If spending as part of the Conflict Pool to help resolve and prevent conflict, financial support to help countries meet environmental targets, and the other spending streams described yesterday are perhaps more within the scope of what might be considered legitimate aid spending, there are (as with the support for UK police salaries, blogged about earlier this week) areas where eyebrows might be raised. £3 million spent on pensions to former colonial officials for example? DFID has an Overseas Pensions Department which has responsibility for paying pensions to former Overseas Civil Service members who were employed by developing countries. Most of the pensions budget under this strand is not considered aid spending, but that £3 million is.

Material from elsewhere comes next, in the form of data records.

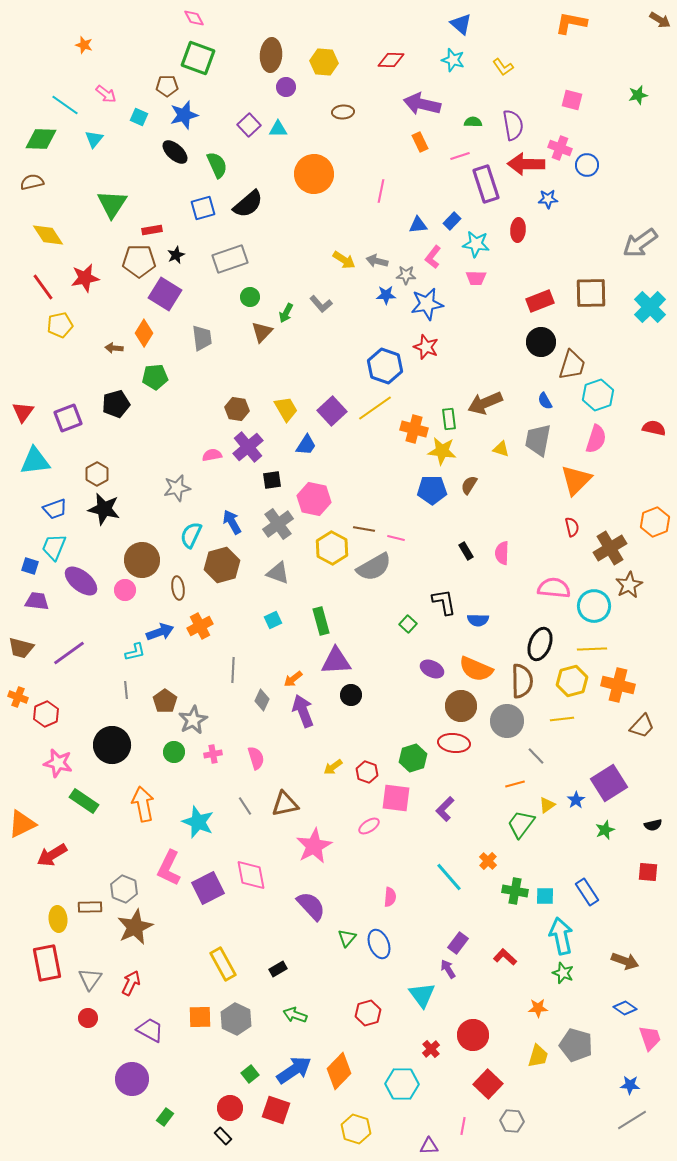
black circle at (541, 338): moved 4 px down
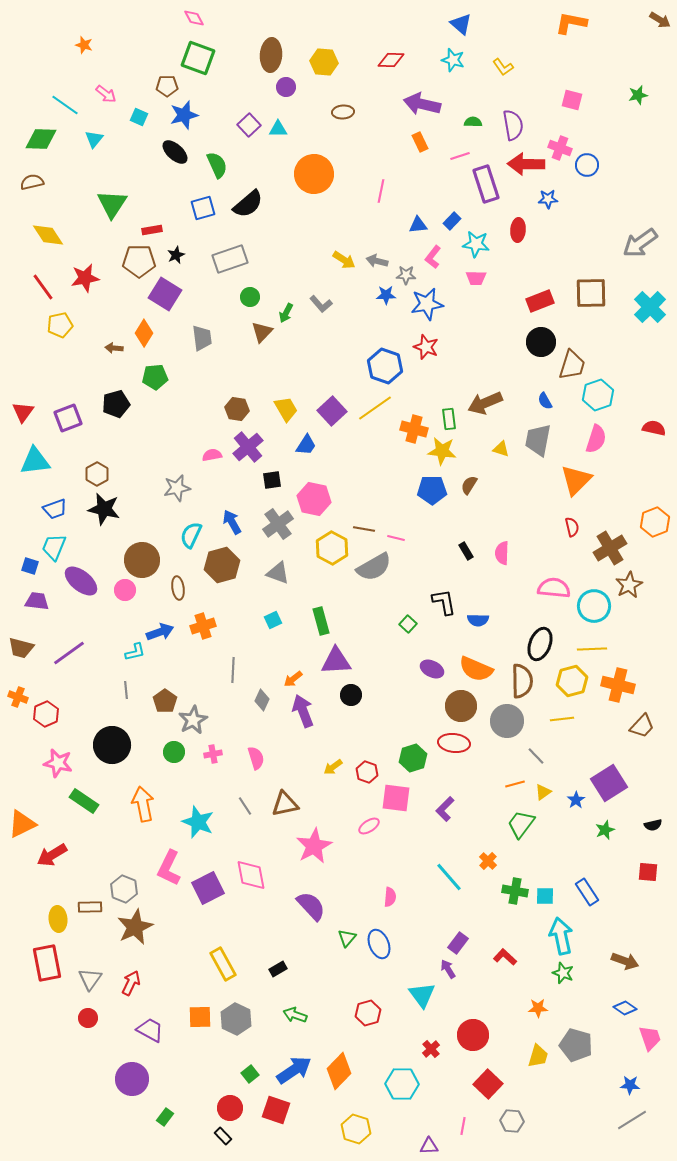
orange cross at (200, 626): moved 3 px right; rotated 10 degrees clockwise
yellow triangle at (547, 805): moved 4 px left, 13 px up
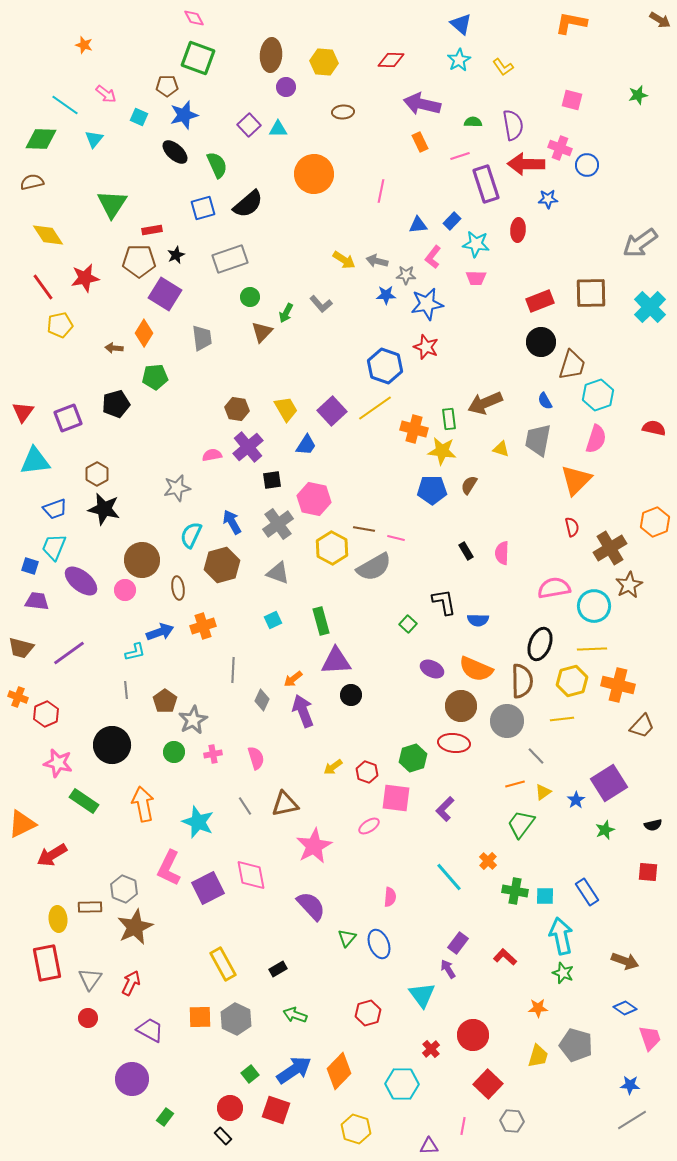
cyan star at (453, 60): moved 6 px right; rotated 25 degrees clockwise
pink semicircle at (554, 588): rotated 16 degrees counterclockwise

This is a small amount, and the responsibility of DFID for this is based on historical quirks and the negotiations surrounding decolonisation. And, of course, pensions for these individuals are absolutely legitimate spending. But how can it be considered ‘development’ spending, and thereby incorporated into the official statistics? Salaries for officials seconded to developing country governments might legitimately count as development, but pensions are more questionable (pensions for civil servants in DFID are not included, for example).
I’m not suggesting this is a scam, and the rules and regulations that determine what should be included have, I’m sure, been followed to the letter. Nonetheless, that £3 million contributes (albeit in a very minor way) to the government’s claims to be dramatically increasing aid and meeting its 0.7% commitment. But the extent to which it is having any benefit at all in meeting DFID’s own stated objectives is non-existent.
In 2010, £45 million of UK oda was accounted for by gift-aid for development NGOs. In other words, the NGO can reclaim the 20% tax that the donor has paid on the money, and boost revenue at no extra cost to the donor. Charitable donations should, of course, be untaxed, and gift-aid both reflects this and seeks to encourage charitable giving. But should it be considered oda? Given that the treasury in effect ‘loses’ that amount of money from its overall tax income, and that (for the aid statistics) this money is going towards development activity undertaken by NGOs, there is a sensible case to be made. And it is not the initial donation that is being counted, rather the money that is reclaimed from the Treasury. But on the other hand, if higher-rate taxpayers can claim relief on their voluntary donations, this makes the issue much more muddy. Is it official (i.e. public) aid, or a way to support private giving? Can it be both? Conflating the generosity of private donations with official oda, whilst legitimate in an accounting sense, seems to lack a certain integrity.
More problematic, perhaps, is the £7 million allocated in the past financial year from the UK Border Agency’s (UKBA) budget to support refugees in their first year of living in the UK. Again, the financial support itself is not being questioned, but rather whether this should be considered as official oda spending and count towards overall UK aid totals, or whether this should really be classed as domestic spending. As with the support for police salaries under the EIAAC programme, there is a link to development objectives. But a case could very well be made for why this should be considered domestic spending, meeting UK’s legal commitments to protecting and supporting refugees. Once refugees have been accepted by the UK government (and there is a whole other argument about whether the government is living up to these commitments), surely they become the responsibility of domestic departmental budgets, not those geared towards international development.
Individually, these spending items are small, negligible even compared to DFID’s total budget. Nor is it a problem that total UK ‘development’ spending does not all come from a single department. But these individual idiosyncrasies all add up, both financially and in the broader question of what should be considered a legitimate use of ‘aid’ when calculating the totals. If the government is to seek credit for increasing overall international development budgets (which it deserves), it must also be scrupulous in ensuring that all monies devoted for this fall comfortably within what one might reasonably expect of aid spending. The international development budget must not become a resource that stretched domestic budgets (such as the UKBA, or the police) can turn to in order to meet their own obligations.
The question as to what is aid is not just a semantic game. Official statistics are not just neat accounting tricks. Definitions matter, as do jurisdictions. At a time of increased pressure on international development budgets, maintaining a strong firewall between domestic and international development, between competing demands, is ever more essential.